İlk albümünün başarısını, tekno, eksantrik ritimler ve etnik enstrümanların bir karışımını temsil eden bir başka gizli başarı olan 'Post' izledi. Ancak kısa bir süre sonra şarkıcı, röportajcılara ve gazetecilere karşı her zamanki sözlü saldırganlığıyla sonuçlanan ciddi bir sinir krizi geçirdiğini bildirdi. Bu nedenle dengesini yeniden sağlamak için bir süreliğine daha içine kapanık bir hayata çekilmeye karar verdi.

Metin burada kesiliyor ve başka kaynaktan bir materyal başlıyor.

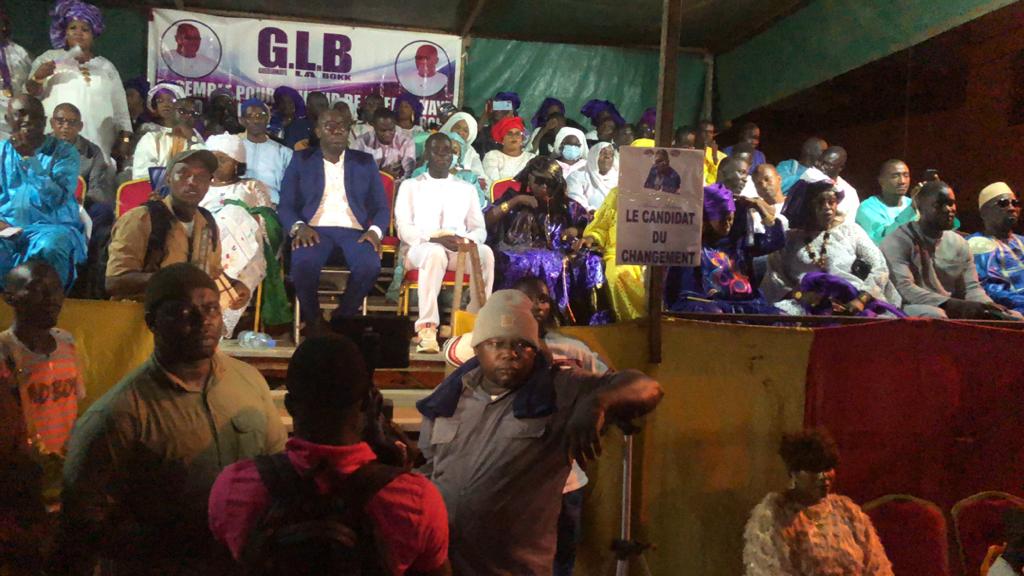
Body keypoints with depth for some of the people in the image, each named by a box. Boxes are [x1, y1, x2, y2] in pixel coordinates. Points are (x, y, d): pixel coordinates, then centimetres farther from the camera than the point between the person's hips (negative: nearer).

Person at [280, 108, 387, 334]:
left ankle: (343, 318, -8)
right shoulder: (301, 160, 14)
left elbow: (381, 207, 13)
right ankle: (312, 319, -8)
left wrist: (375, 230, -9)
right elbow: (285, 205, 8)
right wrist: (299, 227, -13)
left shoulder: (365, 162, 17)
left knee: (370, 266, -33)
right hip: (315, 230, -1)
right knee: (303, 264, -35)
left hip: (354, 230, 1)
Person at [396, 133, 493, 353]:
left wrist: (468, 240, -11)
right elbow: (404, 229, 2)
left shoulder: (466, 189, 22)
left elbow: (480, 230, 15)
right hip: (421, 247, -2)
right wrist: (435, 238, -16)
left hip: (461, 250, 2)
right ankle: (427, 328, -43)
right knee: (435, 252, -40)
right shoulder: (411, 186, 13)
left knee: (485, 253, -32)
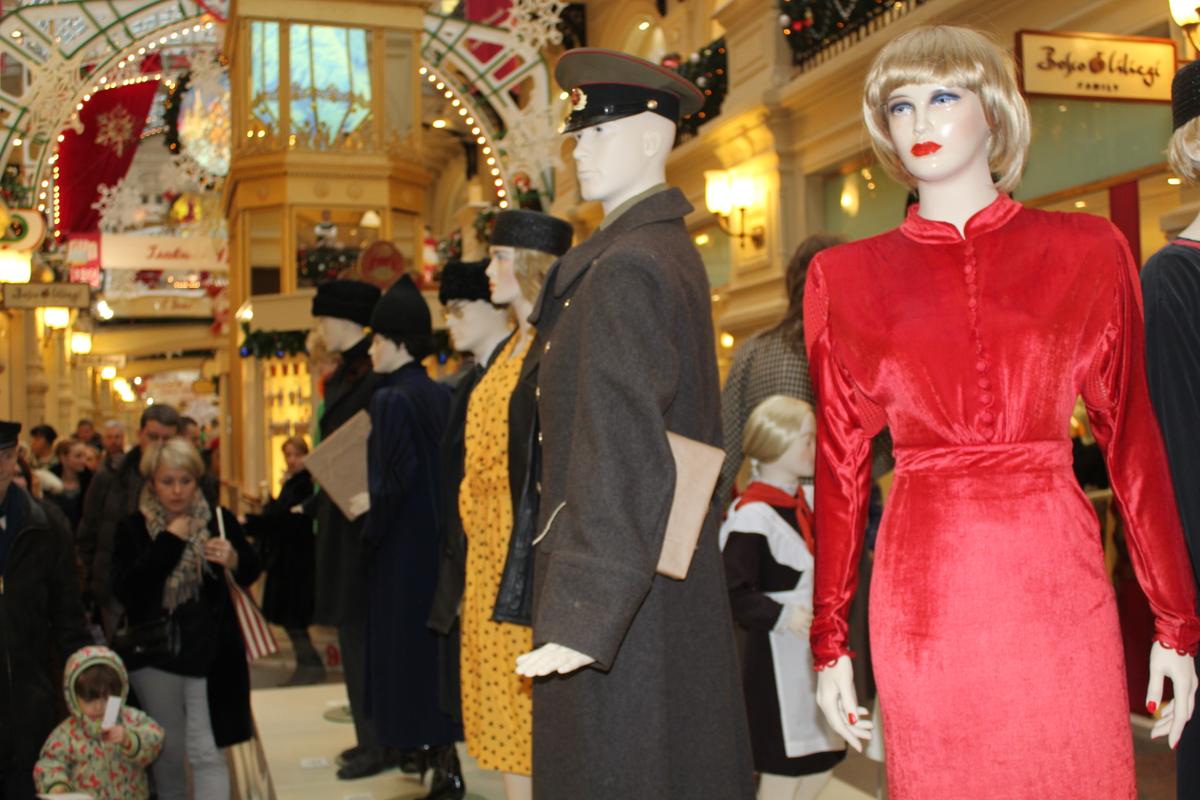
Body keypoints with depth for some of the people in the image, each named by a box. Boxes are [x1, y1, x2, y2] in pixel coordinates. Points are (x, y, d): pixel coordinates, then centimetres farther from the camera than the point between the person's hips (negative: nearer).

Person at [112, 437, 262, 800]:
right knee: (167, 753, 15)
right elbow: (124, 590, -14)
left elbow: (251, 573, 6)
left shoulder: (219, 520, -2)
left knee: (206, 753, -6)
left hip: (209, 652, -1)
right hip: (154, 654, 2)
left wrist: (234, 559, -17)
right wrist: (169, 542, -16)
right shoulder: (133, 529, -1)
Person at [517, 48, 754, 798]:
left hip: (623, 595, -10)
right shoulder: (674, 251, 12)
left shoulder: (626, 268, -18)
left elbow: (620, 448, -25)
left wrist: (581, 615, -27)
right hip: (675, 572, 10)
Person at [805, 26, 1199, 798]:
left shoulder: (1088, 249, 4)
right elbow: (841, 463, 5)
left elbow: (1133, 438, 4)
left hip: (1058, 581, 0)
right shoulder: (845, 276, 5)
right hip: (923, 588, 1)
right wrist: (830, 640, 4)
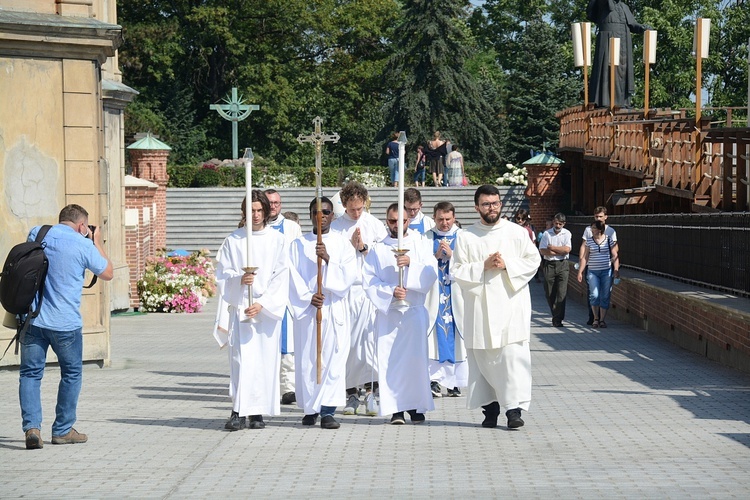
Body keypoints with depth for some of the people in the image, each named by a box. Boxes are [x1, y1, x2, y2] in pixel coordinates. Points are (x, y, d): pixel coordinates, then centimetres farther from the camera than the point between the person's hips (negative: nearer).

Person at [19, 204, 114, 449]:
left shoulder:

Çalışmaya, yazmaya ve beste yapmaya devam etti, böylece 'Post' albümündeki şarkıların remikslerinden oluşan 'Telegram'ın ardından 1997'de önceki ikisi gibi remikslenmiş 'Homogenic' yayınlandı (hatta bazı hayranları remiksleri toplayan ve bunları evde yapmak için müzik parçaları sağlayan bir site kurdu). 1997'de İzlandalı cüce cin"Homogenic", yaşayan bir organizma olarak düşünülmüş bir albüm: sinir sistemi tellerle, akciğerler ve oksijen sesle, kalp ise ritimle temsil ediliyor.
Ancak 2000 yılında Lars Von Trier'in müziklerini de bestelediği yeni filmi 'Dancer in the Dark'ta oynamayı kabul etti. Bu etkileyici performans ona Cannes Film Festivali'nde En İyi Kadın Oyuncu dalında Altın Palmiye kazandırdı ve yine von Trier'in filminden 'I've seen it all' ile 2001 Oscar'larına En İyi Şarkı kategorisinde aday gösterildi. Tüm bunların ortasında,Magazin gazetelerine göre çeşitli müzisyenlerle işbirlikleri, bazı durumlarda flörtlerle renklendirilerek devam ediyor.
Ağustos 2001'de yeni uzunçaları 'Vespertine' yayınlandı ve Bjork'un kendi ifadesiyle " kişinin kendi evinde, iç gözlem ve mırıltılı düşüncelere adanmış yalnızlık anlarından ilham alır ".
Temmuz 2005'te, yönetmeni kocası Matthew Barney olan 'Drawing Restraint 9' filminin müzikleri yayınlandı: Björk, kocasıyla birlikte başrolde yer alıyor. Bu müzikal deneyde Björk, Medúlla'da zaten kullandığı vokal üst ton tekniğinden yararlanıyor. Ayrıca, çalışma fırsatı bulduğu eski bir Japon müzik aleti olan Sho ile birkaç enstrümantal parça besteliyordoğrudan doğan güneşin ülkesine.
Son albümü 'Volta' Mayıs 2007'de İtalya'da piyasaya sürüldü.